■ Work to complete: For each statement below, say whether the text about harpist Maud Morgan supports it: (a) Morgan's father immigrated to New York in 1853; (b) Morgan began piano lessons at age 7; (c) Morgan made her debut performing with a violinist from Norway. Answer yes or no for each and quote the words of the text that decide it.

American harpist (1860–1941)

Maud Morgan (November 22, 1860 – December 2, 1941) was an American harpist who had a long and distinguished career spanning over 60 years. She was one of the pioneering solo harpists on the American concert stage, and ranked among the most famous and influential harpists in history. She is considered the first American to perform as a solo harpist on the American concert stage.

== Biography ==

=== Early life and training ===
Maud Morgan was born in New York City in 1860 to parents of English-Irish descent. Her father was George Washbourne Morgan, a noted organist originally from Gloucester, England, who had immigrated to New York in 1853. He was related to the Lord Mayor of London and had performed for Queen Victoria when she was still a princess.

From a young age, Morgan showed prodigious musical talents. She began piano lessons at age 5 but soon transitioned to focusing on the harp. Morgan received an extensive musical education under her father's tutelage, studying theory, technique, and performance. She later practiced the harp specifically with renowned harpist Alfred Toulmin.

=== Performance career ===
Morgan made her debut as a harpist in the 1870s at age 11/12, performing alongside prominent Norwegian violinist Ole Bull. This launched a highly successful concert career that would span over six decades.

■ Provided information:
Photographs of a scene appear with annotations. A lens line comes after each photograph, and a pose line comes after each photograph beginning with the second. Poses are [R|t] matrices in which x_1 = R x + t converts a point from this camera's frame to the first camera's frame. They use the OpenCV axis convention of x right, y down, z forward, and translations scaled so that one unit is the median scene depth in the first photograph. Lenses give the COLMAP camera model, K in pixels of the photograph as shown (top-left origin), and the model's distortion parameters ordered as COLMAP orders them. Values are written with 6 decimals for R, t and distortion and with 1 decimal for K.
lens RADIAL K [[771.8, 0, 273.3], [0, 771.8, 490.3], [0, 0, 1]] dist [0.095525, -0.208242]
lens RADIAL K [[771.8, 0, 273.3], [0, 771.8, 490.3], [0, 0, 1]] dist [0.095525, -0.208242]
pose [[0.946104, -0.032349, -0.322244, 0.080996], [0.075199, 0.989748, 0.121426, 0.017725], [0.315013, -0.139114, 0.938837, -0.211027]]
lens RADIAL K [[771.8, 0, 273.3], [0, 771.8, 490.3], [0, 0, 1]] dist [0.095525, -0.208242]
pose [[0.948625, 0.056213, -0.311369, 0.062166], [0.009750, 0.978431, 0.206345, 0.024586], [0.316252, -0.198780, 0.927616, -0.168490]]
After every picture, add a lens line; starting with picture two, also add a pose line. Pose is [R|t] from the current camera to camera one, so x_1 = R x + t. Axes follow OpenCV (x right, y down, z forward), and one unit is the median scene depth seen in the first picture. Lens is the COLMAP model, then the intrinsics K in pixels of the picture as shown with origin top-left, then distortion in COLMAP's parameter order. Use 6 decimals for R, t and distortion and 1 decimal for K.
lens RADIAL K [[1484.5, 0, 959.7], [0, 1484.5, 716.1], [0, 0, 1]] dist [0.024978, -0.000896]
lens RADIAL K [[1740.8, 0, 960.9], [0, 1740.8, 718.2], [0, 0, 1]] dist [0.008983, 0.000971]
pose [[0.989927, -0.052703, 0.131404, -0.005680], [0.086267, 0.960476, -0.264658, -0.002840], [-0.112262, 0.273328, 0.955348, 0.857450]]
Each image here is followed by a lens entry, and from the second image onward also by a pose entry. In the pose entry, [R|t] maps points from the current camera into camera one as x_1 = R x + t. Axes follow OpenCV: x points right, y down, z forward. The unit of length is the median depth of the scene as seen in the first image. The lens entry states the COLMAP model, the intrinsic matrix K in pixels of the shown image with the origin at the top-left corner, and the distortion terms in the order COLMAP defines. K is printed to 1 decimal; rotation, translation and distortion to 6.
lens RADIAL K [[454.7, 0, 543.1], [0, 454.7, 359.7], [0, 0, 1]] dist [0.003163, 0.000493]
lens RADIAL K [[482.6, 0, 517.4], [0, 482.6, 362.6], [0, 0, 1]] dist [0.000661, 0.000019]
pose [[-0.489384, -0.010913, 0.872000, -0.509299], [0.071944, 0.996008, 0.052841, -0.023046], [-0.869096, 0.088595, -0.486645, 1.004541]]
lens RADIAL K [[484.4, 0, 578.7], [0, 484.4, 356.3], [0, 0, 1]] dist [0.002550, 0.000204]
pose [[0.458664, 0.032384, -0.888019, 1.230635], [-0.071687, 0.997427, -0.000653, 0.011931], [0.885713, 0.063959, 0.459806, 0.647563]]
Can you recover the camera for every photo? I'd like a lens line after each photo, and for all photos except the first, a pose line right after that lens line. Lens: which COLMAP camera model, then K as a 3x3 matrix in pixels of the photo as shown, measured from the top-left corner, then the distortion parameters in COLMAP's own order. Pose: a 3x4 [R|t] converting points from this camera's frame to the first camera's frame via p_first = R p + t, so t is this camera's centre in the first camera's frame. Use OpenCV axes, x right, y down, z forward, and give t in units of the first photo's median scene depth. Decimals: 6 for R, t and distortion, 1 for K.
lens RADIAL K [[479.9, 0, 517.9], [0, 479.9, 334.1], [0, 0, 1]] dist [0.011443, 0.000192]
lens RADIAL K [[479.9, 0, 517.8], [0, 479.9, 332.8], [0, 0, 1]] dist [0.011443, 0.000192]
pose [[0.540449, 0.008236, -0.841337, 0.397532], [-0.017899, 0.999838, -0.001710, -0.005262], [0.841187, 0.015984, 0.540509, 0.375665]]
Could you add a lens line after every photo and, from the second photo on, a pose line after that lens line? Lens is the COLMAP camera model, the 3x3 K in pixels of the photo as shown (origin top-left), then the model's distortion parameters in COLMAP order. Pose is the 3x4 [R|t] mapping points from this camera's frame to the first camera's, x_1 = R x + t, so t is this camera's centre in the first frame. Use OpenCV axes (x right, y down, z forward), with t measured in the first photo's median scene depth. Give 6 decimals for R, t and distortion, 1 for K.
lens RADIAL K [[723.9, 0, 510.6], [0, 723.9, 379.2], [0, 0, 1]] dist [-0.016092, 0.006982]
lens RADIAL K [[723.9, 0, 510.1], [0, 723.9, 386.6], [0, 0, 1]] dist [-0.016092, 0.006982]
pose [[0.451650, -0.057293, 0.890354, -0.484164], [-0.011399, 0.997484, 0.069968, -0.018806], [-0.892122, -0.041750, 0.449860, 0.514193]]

■ Output for this exercise:
(a) Yes: "who had immigrated to New York in 1853"
(b) No: "She began piano lessons at age 5"
(c) Yes: "performing alongside prominent Norwegian violinist Ole Bull"